= Beginning of Section =

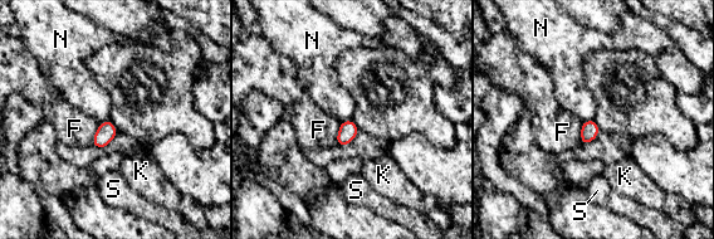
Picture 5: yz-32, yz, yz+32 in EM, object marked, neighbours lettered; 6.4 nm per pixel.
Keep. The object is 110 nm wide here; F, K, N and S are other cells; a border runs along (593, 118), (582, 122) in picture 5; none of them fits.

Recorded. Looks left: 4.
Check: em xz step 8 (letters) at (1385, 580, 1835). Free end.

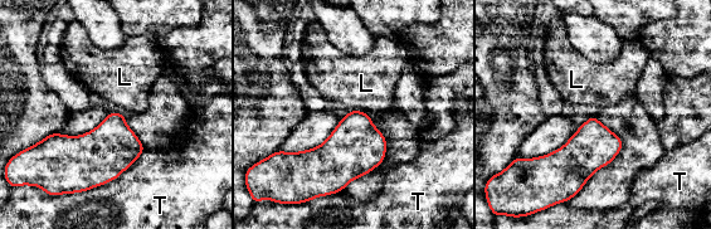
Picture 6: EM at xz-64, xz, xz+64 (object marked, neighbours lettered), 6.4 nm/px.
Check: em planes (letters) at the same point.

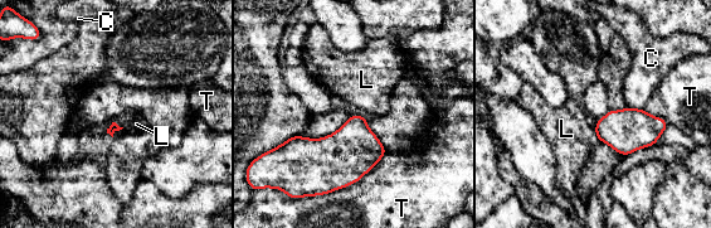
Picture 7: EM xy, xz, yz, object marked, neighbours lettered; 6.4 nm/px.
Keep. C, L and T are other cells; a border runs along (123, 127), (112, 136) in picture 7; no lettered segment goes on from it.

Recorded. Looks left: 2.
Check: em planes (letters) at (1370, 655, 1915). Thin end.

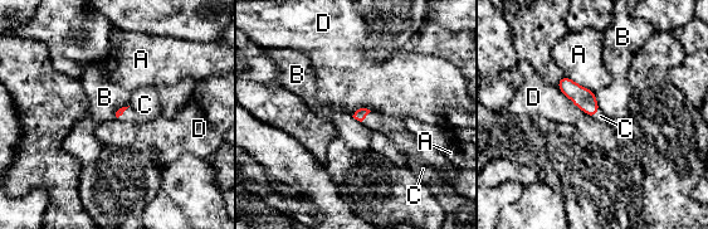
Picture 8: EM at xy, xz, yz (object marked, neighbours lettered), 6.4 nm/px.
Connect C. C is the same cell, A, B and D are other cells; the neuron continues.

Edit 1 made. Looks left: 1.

= End of Section =

> WHAT THE TASK ASKS: Output the listing exactly. Leave out any image.

> SOLUTION FOR THIS TASK:
Picture 5: yz-32, yz, yz+32 in EM, object marked, neighbours lettered; 6.4 nm per pixel.
Keep. The object is 110 nm wide here; F, K, N and S are other cells; a border runs along (593, 118), (582, 122) in picture 5; none of them fits.

Recorded. Looks left: 4.
Check: em xz step 8 (letters) at (1385, 580, 1835). Free end.

Picture 6: EM at xz-64, xz, xz+64 (object marked, neighbours lettered), 6.4 nm/px.
Check: em planes (letters) at the same point.

Picture 7: EM xy, xz, yz, object marked, neighbours lettered; 6.4 nm/px.
Keep. C, L and T are other cells; a border runs along (123, 127), (112, 136) in picture 7; no lettered segment goes on from it.

Recorded. Looks left: 2.
Check: em planes (letters) at (1370, 655, 1915). Thin end.

Picture 8: EM at xy, xz, yz (object marked, neighbours lettered), 6.4 nm/px.
Connect C. C is the same cell, A, B and D are other cells; the neuron continues.

Edit 1 made. Looks left: 1.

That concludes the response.